Early on in the book, Bruce, a former Massachusetts Teacher of the Year, among other accolades, explains the rationale for the book:
“Teaching English is challenging in part because it is many subjects in one — traditionally, writing, literature, public speaking, and grammar, but now all of those plus media literacy, computer technology, social justice, and much more … The job of organizing those demands can be overwhelming, especially to a teacher still developing a repertoire of management strategies.” (p. x1)
In engaging prose peppered with personal anecdotes from the classroom, Bruce distills his 40 years in the classroom into practice advice around curriculum development and assessment in the era of standardized testing while keeping his focus on for main themes that all of us teachers would do well to heed as a sort of professional motto:
Building the English Classroom is structured around how to plan, teach and assess a wide range of writing and reading activities, using the Backwards Design model, and he puts a strong push later on in the book around opening the door to multicultural voices and authentic writing for students. Along with the traditional essay, Bruce has always been ready to provide a range of writing assignments that can demonstrate student knowledge beyond the five-paragraph model. While Bruce’s experience is in the high school (and now at the university level), the book can be of use to middle school teachers, too.
Of great value in here for anyone, however, are the many charts and graphs and samples that Bruce provides to the reader.

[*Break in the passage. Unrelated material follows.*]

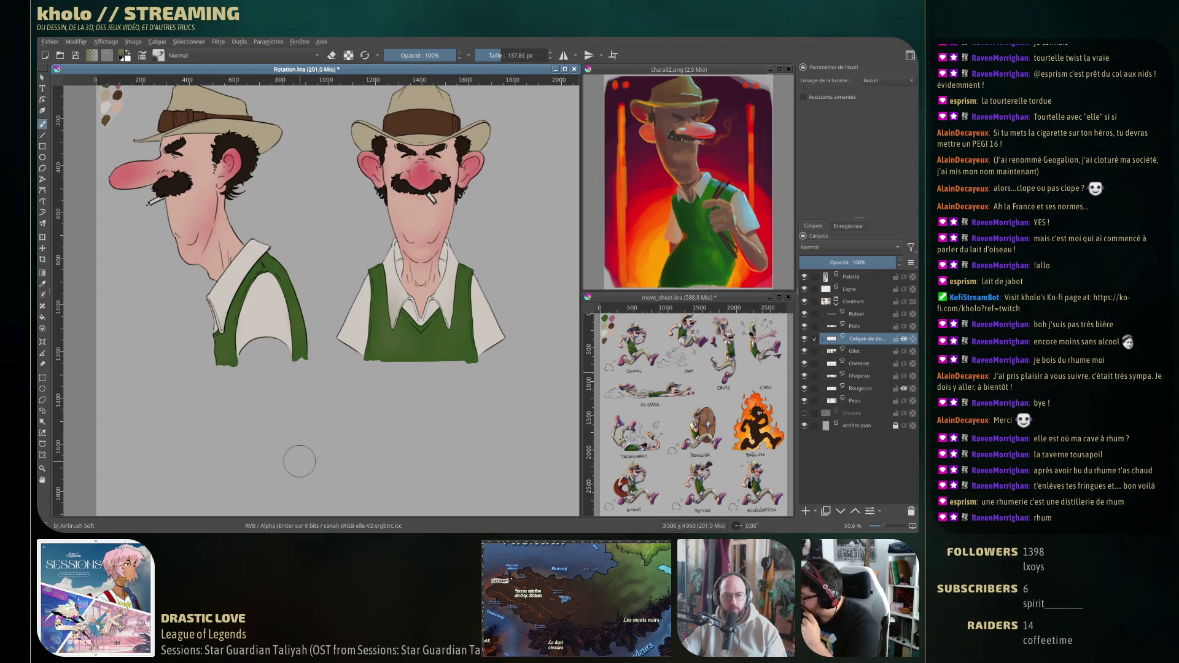
Rename the vest patch layer to Taches.
{"action": "double_click", "coordinate": [867, 338]}
{"action": "type", "text": "Taches"}
{"action": "key", "text": "Return"}
{"action": "key", "text": "bracketleft"}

When I was a first year teacher, I took a graduate course through the Western Massachusetts Writing Project with Bruce as one of the co-instructors, and to this day, I keep his concept of “stakes writing” handy in my mind, and in my desk. Bruce thoughtfully lays out the ways that some writing is personal for the student (low stakes), some of the teacher and the classroom community (mid stakes), and some for the world itself (high stakes). In each of those tiers, there are a variety of expectations of the writer. This kind of thinking opened a lot of possibilities for me, which I continue to use to this day.